Willem Ardui strooit snoepjes voor de oren in ondergrondse mijngang
Werkelijk beeldschone liedjes op een unieke locatie
Wie het mijnverleden van Genk wil beleven, moet bij cultureel centrum C-mine zijn. Al vanop afstand vallen de twee imposante schachtbokken op, prachtig opgenomen in de omgeving. Binnen ademt de inkomhal pure geschiedenis en diep onder de grond wacht zelfs een echte mijngang. Precies daar trapt Willem Ardui vanavond samen met zijn broer de concertreeks ‘Sotto Terra’ af – een adembenemende, symbolische setting.

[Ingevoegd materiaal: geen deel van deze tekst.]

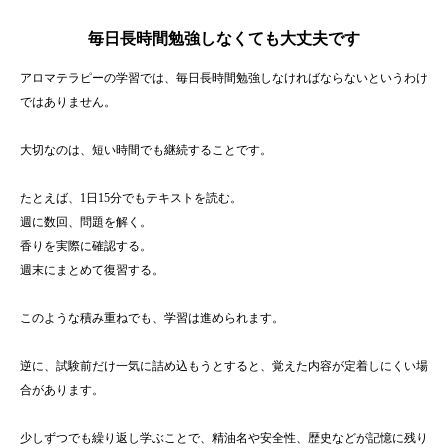
毎日長時間勉強しなくても大丈夫です
アロマテラピーの学習では、毎日長時間勉強しなければならないというわけ
ではありません。
大切なのは、短い時間でも継続することです。
たとえば、1日15分でもテキストを読む。
週に数回、問題を解く。
香りを実際に確認する。
週末にまとめて復習する。
このような積み重ねでも、学習は進められます。
逆に、試験前だけ一気に詰め込もうとすると、覚えた内容が定着しにくい場
合があります。
少しずつでも繰り返し学ぶことで、精油名や安全性、歴史などが記憶に残り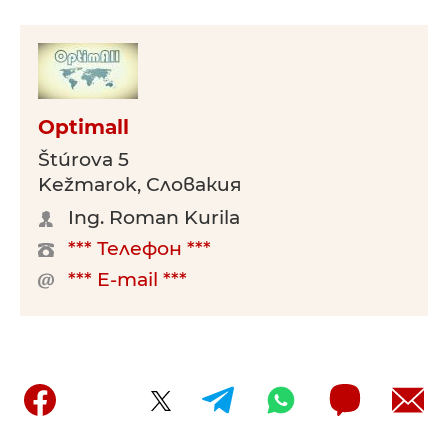
Optimall
Štúrova 5
Kežmarok, Словакия
Ing. Roman Kurila
*** Телефон ***
*** E-mail ***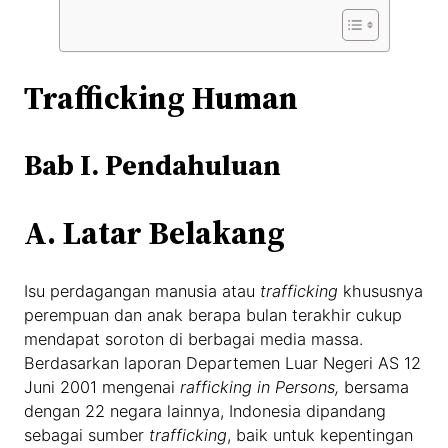
Trafficking Human
Bab I. Pendahuluan
A.
Latar Belakang
Isu perdagangan manusia atau
trafficking
khususnya
perempuan dan anak berapa bulan terakhir cukup
mendapat soroton di berbagai media massa.
Berdasarkan laporan Departemen Luar Negeri AS 12
Juni 2001 mengenai
rafficking in Persons,
bersama
dengan 22 negara lainnya, Indonesia dipandang
sebagai sumber
trafficking
, baik untuk kepentingan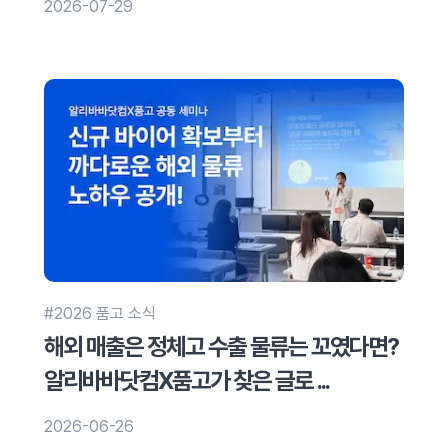
2026-07-29
#2026 품고 소식
해외 매출은 정체고 수출 물류는 꼬였다면?
알리바바닷컴X품고가 찾은 글로 ...
2026-06-26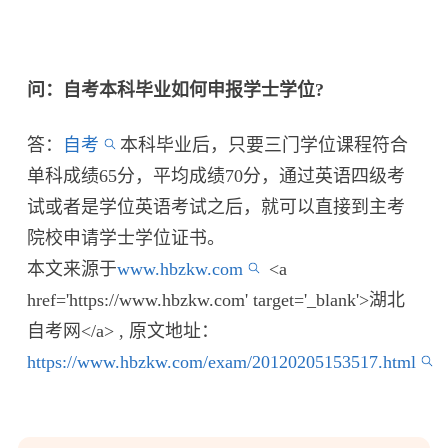
问：自考本科毕业如何申报学士学位?
答：
自考
本科毕业后，只要三门学位课程符合
单科成绩65分，平均成绩70分，通过英语四级考
试或者是学位英语考试之后，就可以直接到主考
院校申请学士学位证书。
本文来源于
www.hbzkw.com
<a
href='https://www.hbzkw.com' target='_blank'>湖北
自考网</a> , 原文地址：
https://www.hbzkw.com/exam/20120205153517.html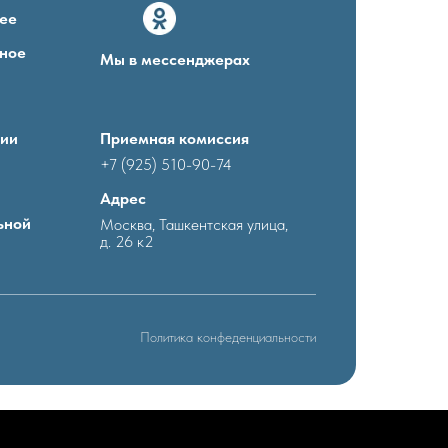
ее
ное
Мы в мессенджерах
ции
Приемная комиссия
+7 (925) 510-90-74
Адрес
ьной
Москва, Ташкентская улица,
д. 26 к2
Политика конфеденциальности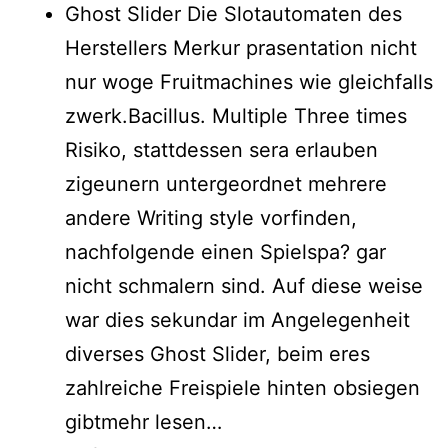
Ghost Slider Die Slotautomaten des
Herstellers Merkur prasentation nicht
nur woge Fruitmachines wie gleichfalls
zwerk.Bacillus. Multiple Three times
Risiko, stattdessen sera erlauben
zigeunern untergeordnet mehrere
andere Writing style vorfinden,
nachfolgende einen Spielspa? gar
nicht schmalern sind. Auf diese weise
war dies sekundar im Angelegenheit
diverses Ghost Slider, beim eres
zahlreiche Freispiele hinten obsiegen
gibtmehr lesen…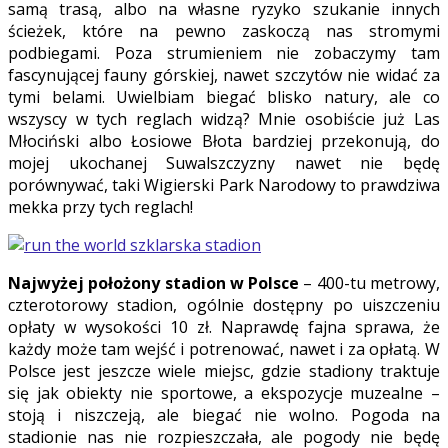
samą trasą, albo na własne ryzyko szukanie innych
ścieżek, które na pewno zaskoczą nas stromymi
podbiegami. Poza strumieniem nie zobaczymy tam
fascynującej fauny górskiej, nawet szczytów nie widać za
tymi belami. Uwielbiam biegać blisko natury, ale co
wszyscy w tych reglach widzą? Mnie osobiście już Las
Młociński albo Łosiowe Błota bardziej przekonują, do
mojej ukochanej Suwalszczyzny nawet nie będę
porównywać, taki Wigierski Park Narodowy to prawdziwa
mekka przy tych reglach!
Najwyżej położony stadion w Polsce
– 400-tu metrowy,
czterotorowy stadion, ogólnie dostępny po uiszczeniu
opłaty w wysokości 10 zł. Naprawdę fajna sprawa, że
każdy może tam wejść i potrenować, nawet i za opłatą. W
Polsce jest jeszcze wiele miejsc, gdzie stadiony traktuje
się jak obiekty nie sportowe, a ekspozycje muzealne –
stoją i niszczeją, ale biegać nie wolno. Pogoda na
stadionie nas nie rozpieszczała, ale pogody nie będę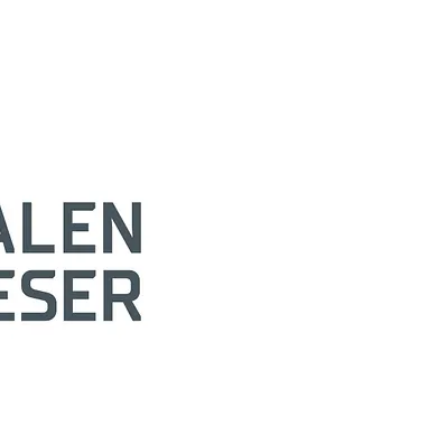
ehmen die Westfalen Weser
 Gesellschaften organisiert:
alen Weser Energiespeicher
ieservice Westfalen Weser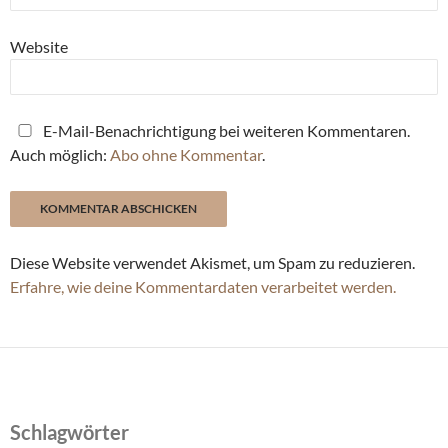
Website
E-Mail-Benachrichtigung bei weiteren Kommentaren.
Auch möglich:
Abo ohne Kommentar
.
Diese Website verwendet Akismet, um Spam zu reduzieren.
Erfahre, wie deine Kommentardaten verarbeitet werden.
Schlagwörter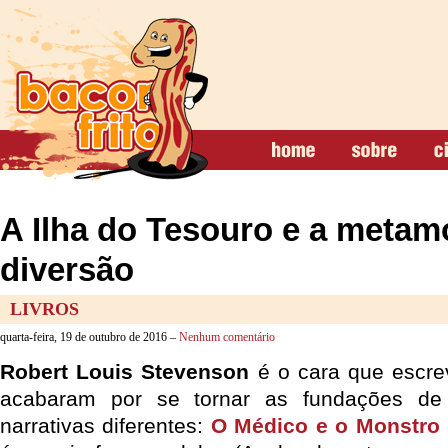
A Ilha do Tesouro e a metam
diversão
LIVROS
quarta-feira, 19 de outubro de 2016 –
Nenhum comentário
Robert Louis Stevenson
é o cara que escrev
acabaram por se tornar as fundações de 
narrativas diferentes:
O Médico e o Monstro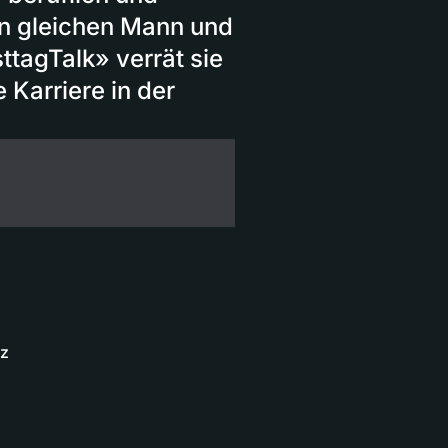
den gleichen Mann und
ttagTalk» verrät sie
 Karriere in der
iz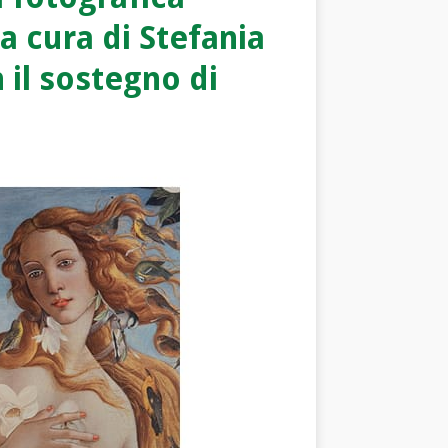
 a cura di Stefania
 il sostegno di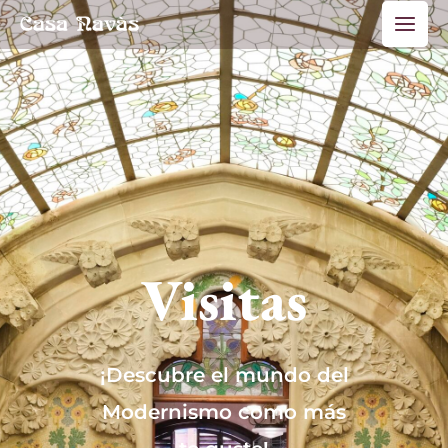
Ir
Main
al
Men
contenido
Visitas
¡Descubre el mundo del
Modernismo como más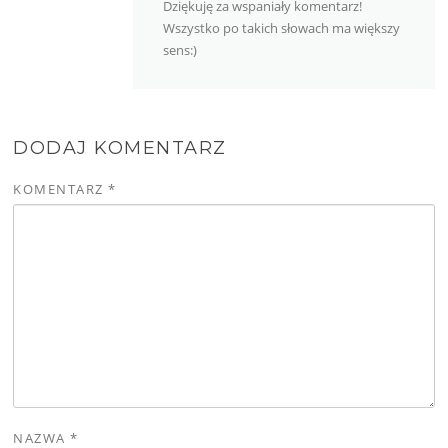
Dziękuję za wspaniały komentarz!
Wszystko po takich słowach ma większy
sens:)
DODAJ KOMENTARZ
KOMENTARZ
*
NAZWA
*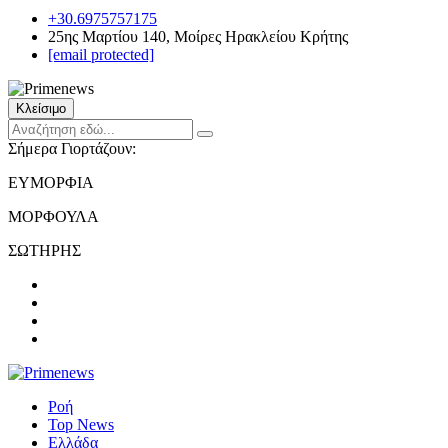
+30.6975757175
25ης Μαρτίου 140, Μοίρες Ηρακλείου Κρήτης
[email protected]
Κλείσιμο
Σήμερα Γιορτάζουν:
ΕΥΜΟΡΦΙΑ
ΜΟΡΦΟΥΛΑ
ΣΩΤΗΡΗΣ
Ροή
Top News
Ελλάδα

Willem Ardui dus. Geliefd producer, begenadigd liedjesschrijver én samen met Jean Valery de motor achter hiphopformatie blackwave., waarmee hij intussen zowat elk groot Belgisch podium heeft platgespeeld. Vorig jaar leverde hij met Oevers zijn eerste soloalbum af – een plaat waar hij acht jaar aan heeft gesleuteld. En hij zit niet stil: onlangs volgde de bloedmooie ep Overal, Nergens. Bloedmooi, dat woord dekt eigenlijk ook wel de lading voor zo goed als al zijn songs. Tijdens opener 'Meander' kruipt Ardui in de rol van een soort Vlaamse James Blake: elektronische texturen, een likje gitaar en een zijdezachte stem – voor je het weet, ben je compleet aan het wegdrijven.
Elke song voelt als een kleurplaat die de broers Ardui zorgvuldig inkleuren. Henri zit achter de toetsen, blaast af en toe een mopje bugel en tovert uit zijn knoppenkast de mooiste klanken tevoorschijn. Eén van de hoogtepunten is ‘Morse’, dat richting het einde zelfs een vleug postrock meekrijgt. Een werkelijk prachtige song, waarop Willem zijn schrijftalent etaleert: “Voor ik dook / In de branding van je hart / Voor ik verdronk / In de golven van je haar” – het is maar een fractie van de poëtische snoepjes die hij aan onze oren voert. Het fijne is dat de songs zorgvuldig, maar nergens te braaf klinken. Zo krijgt ‘Schaduw’ een creatieve beat mee, terwijl er ook volop ruimte is voor ambient-intro’s, soundscapes en natuurgeluiden. De manier van componeren is buitengewoon verfrissend.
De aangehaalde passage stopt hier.